UKGM: Bemühen um eine konstruktive Zusammenarbeit der Rhön-Klinikum AG mit der kaufmännischen Geschäftsführung nicht erkennbar

Das nicht erkennbare Bemühen um eine konstruktive Zusammenarbeit der Rhön-Klinikum AG mit der derzeitigen kaufmännischen Geschäftsführung des UKGM (Universitätsklinikum Gießen-Marburg) stößt auf absolutes Unverständnis der gesamten Ärzteschaft in Gießen und Marburg. Die aktuellen Leistungssteigerungen sind ganz wesentlich auch das Verdienst der bisherigen Amtsträger an beiden Standorten.” lautet das vollständige Zitat der in unserem Titel angesprochenen These Nr. 20 dieses Thesenpapiers der Konferenz der Klinikdirektoren am UKGM beider Standorte Gießen und Marburg, über das wir hier berichtet haben.

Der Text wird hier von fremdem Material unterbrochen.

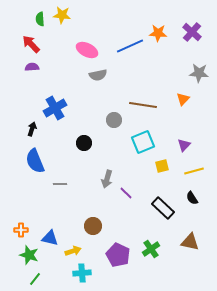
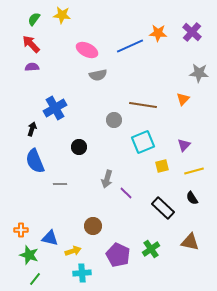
green semicircle: moved 6 px left; rotated 40 degrees clockwise
black circle: moved 5 px left, 4 px down
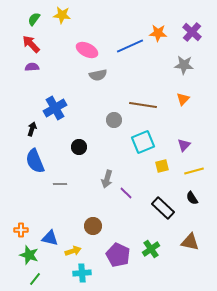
gray star: moved 15 px left, 8 px up
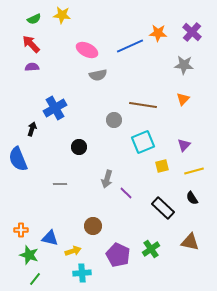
green semicircle: rotated 152 degrees counterclockwise
blue semicircle: moved 17 px left, 2 px up
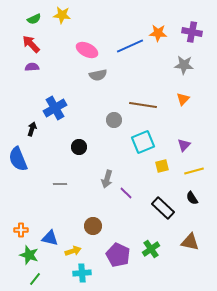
purple cross: rotated 30 degrees counterclockwise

Wie kurzlebig solche Thesen sein können, zugleich aber ihre Wahrheit in makabrer Weise bestätigt wurde, zeigte sich schon jetzt am Schicksal der These Nr. 19:

Es stellt sich die Frage, ob das Projekt der Privatisierung einer Universitätsklinik durch ein börsennotiertes Unternehmen nach guten Anfangserfolgen nunmehr als gescheitert anzusehen ist oder ob eine Veränderung des Geschäftsmodells der Rhön-Klinikum AG, z. B. im Sinne eines Ansatzes erreichbarer Renditevorgaben das gesamte Projekt doch noch auf den Erfolgsweg zurückbringen kann. Die hohe Fluktuation in der kaufmännischen Geschäftsführung des UKGM mit der jetzt erfolgten 15. und 16. Berufung eines Geschäftsführers innerhalb von 6 Jahren ist Ausdruck von nachhaltig unrealistischen Vorgaben hinsichtlich erreichbarer wirtschaftlicher Ergebnisse.

Wenige Tage später war die 16. Berufung eines Geschäftsführers schon wieder Vergangenheit: Hier informiert die Rhön-Klinikum AG am 3. April 2012 über einen neuen Geschäftsführer.